Call for Papers
(Re)constructing communities in Europe, 1918-1968. A venture into the discursive practices of community building
Radboud University Nijmegen / Utrecht University – Soeterbeeck Study Center
18-20 December 2013
Conceptions of community were at the heart of inter- and post-war discourses of (re)construction, both in communist Eastern Europe and the democratic West.
Building on political and scientific discourses of community-building, and infused by the traumatic ruptures in (local) society during the Second World War, the idea of creating and sustaining social coherence became a shared consensus. At various levels, and referring to a variety of collectives, ‘community’ – Gemeinschaft, gemeenschap, communauté etc. – was perceived as imperative for stability, prosperity and welfare. This conference addresses the various discourses and conceptions of community in Europe in from the end of the First World War up until the late 1960s from a multilevel perspective – local, national and transnational – and through a focus on communicative practices. The latter refers to the embeddedness of community discourse in language, but also takes into account how this discourse is – performatively – acted out in social and politico-administrative practices.
Relating to Benedict Anderson’s seminal work on the discursive construction of national communities and Bourdieu’s notion of identity politics, this conference aims to uncover the politics behind community reconstruction, the inclusionary and exclusionary mechanisms inherent in community discourse, the (new) conceptions of identity at the heart of post-war communities and the struggle for dominance between top-down (governmental) and bottom-up (grassroots) projections of community and narratives of belonging and solidarity.
Call for papers
This conference aims to unite academics focusing on research related to notions of community (re)construction in post-war Europe up until the early 1960s. We particularly welcome papers which
- discuss the discursive construction of communities in various contexts, be it political, social, economic or cultural and on various levels, be it local, national and/or international;
- start from a comparative or transnational perspective;
- discover continuities and discontinuities in pre-war, war and post-war community discourse
- take into account the sense of urgency which permeated efforts for the post-war reconstruction and recovery of Europe.

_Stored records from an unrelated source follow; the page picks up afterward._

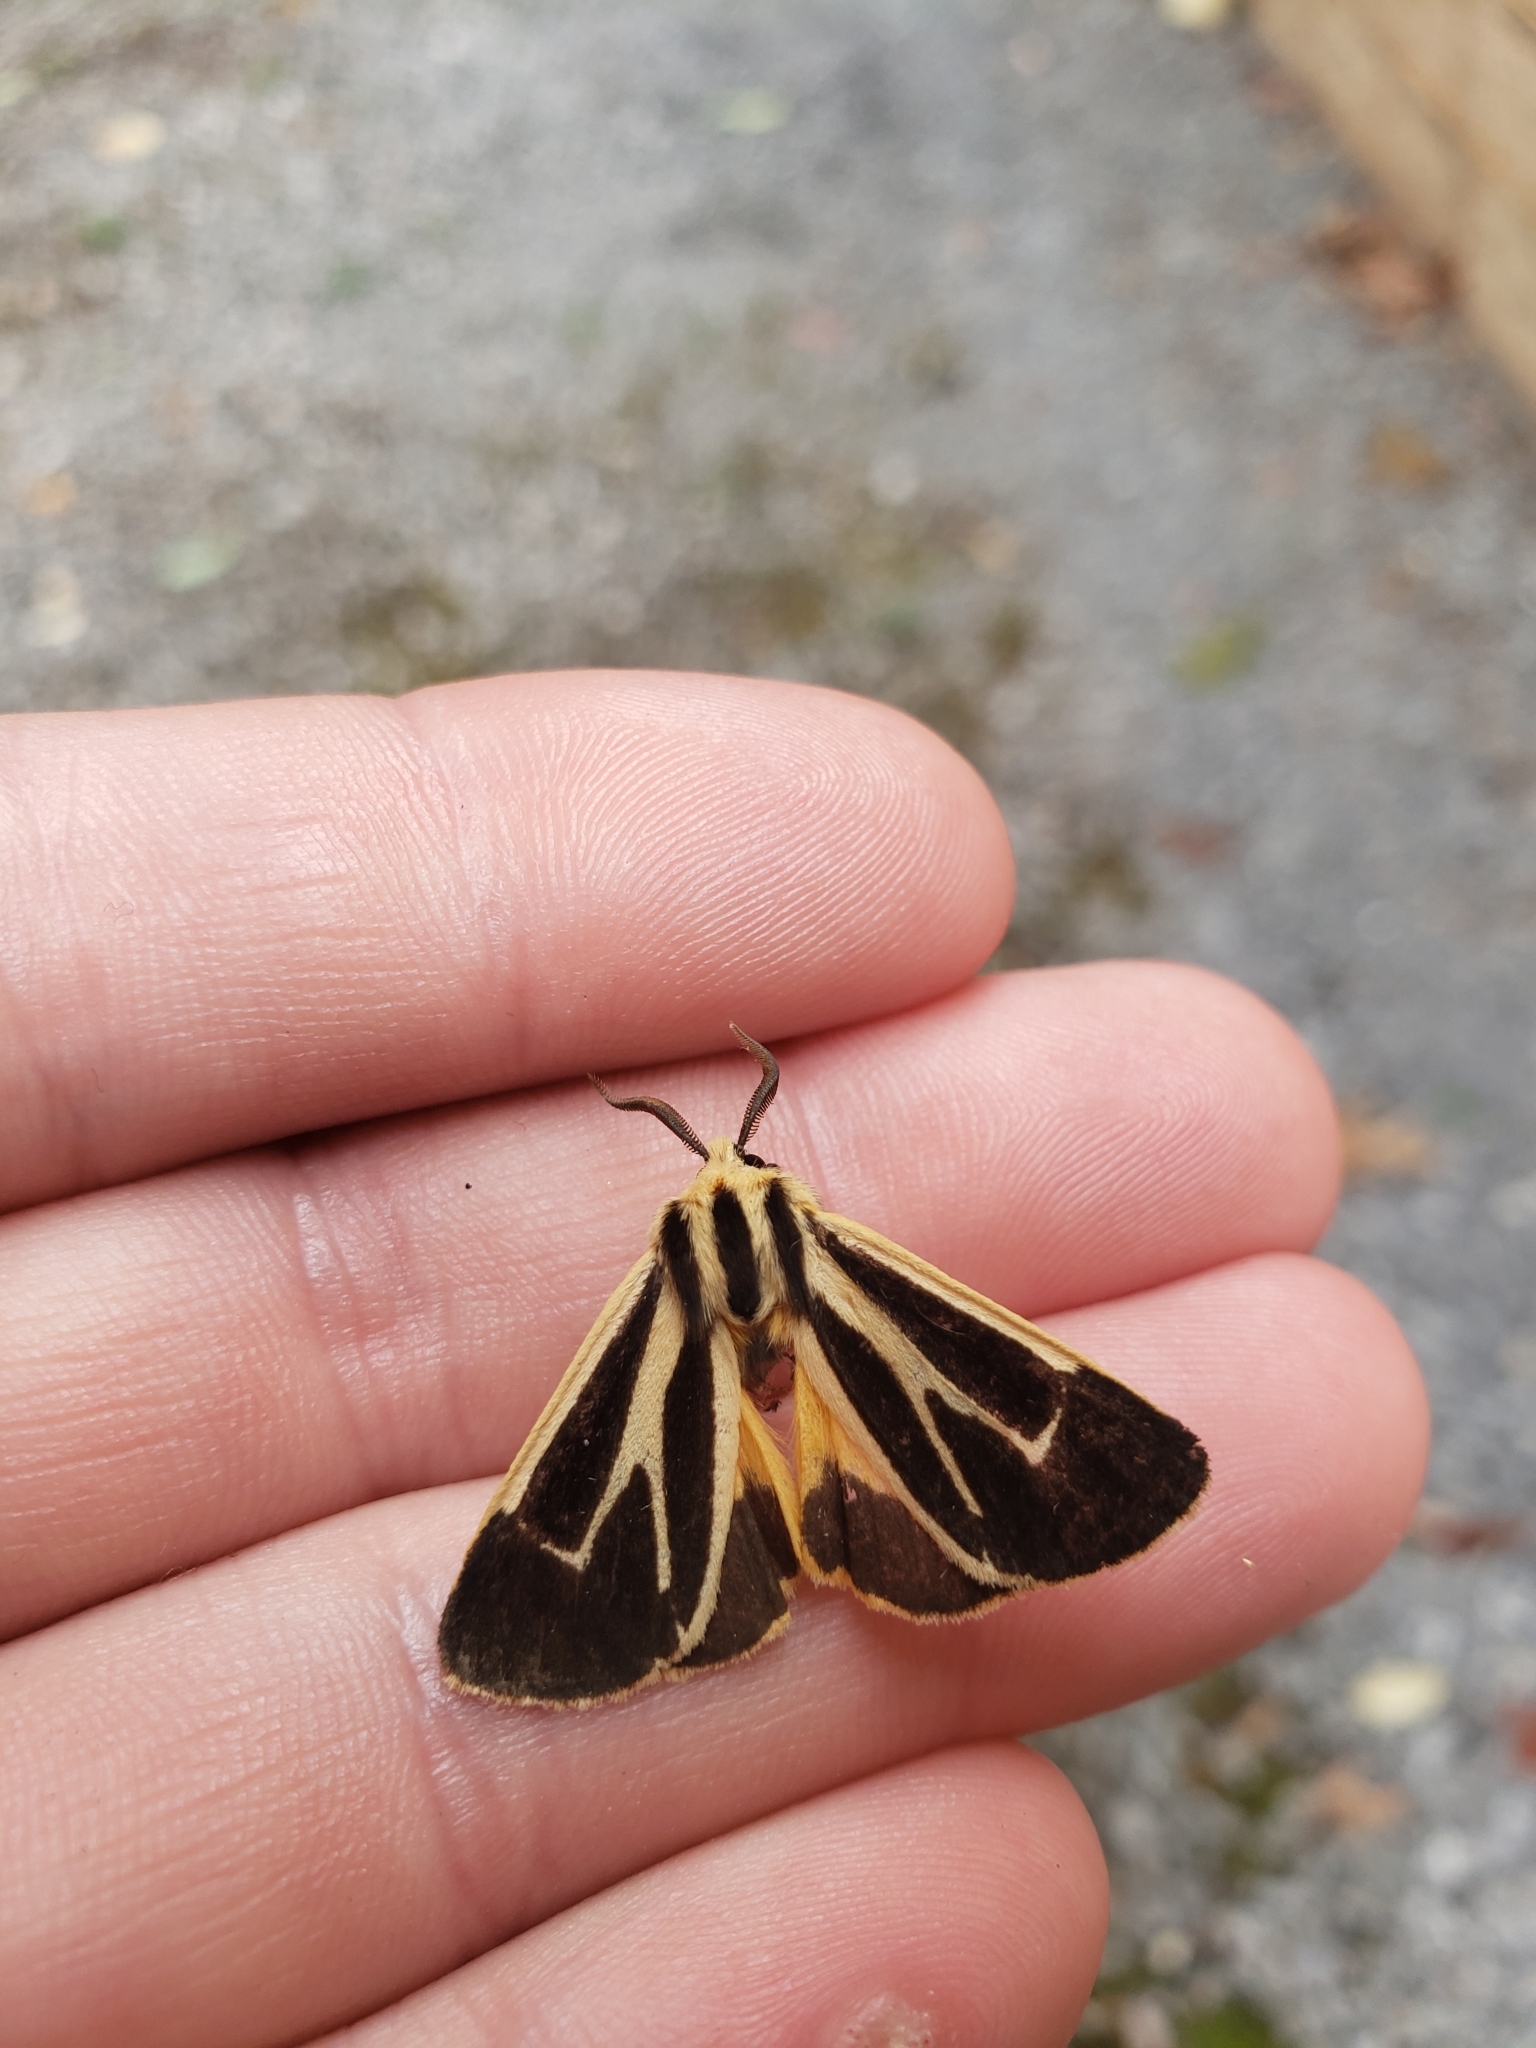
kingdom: Animalia
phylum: Arthropoda
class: Insecta
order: Lepidoptera
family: Erebidae
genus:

Jon Lawrence (University of Cambridge, Emmanuel College)
Rosemary Wakeman (Fordham University, New York)
Dr. Stefan Couperus, Utrecht University, email@example.com
Dr. Harm Kaal, Radboud University Nijmegen, firstname.lastname@example.org
This conference is funded by the NWO – Innovational Research Incentives Scheme.
Abstracts of up to 300 words are due 1 February 2013. Please send abstracts to email@example.com . Notification of acceptance: 1 March 2013. Full papers will be circulated among the participants in advance of the conference.
A small fee, which includes accommodation and subsistence, will apply.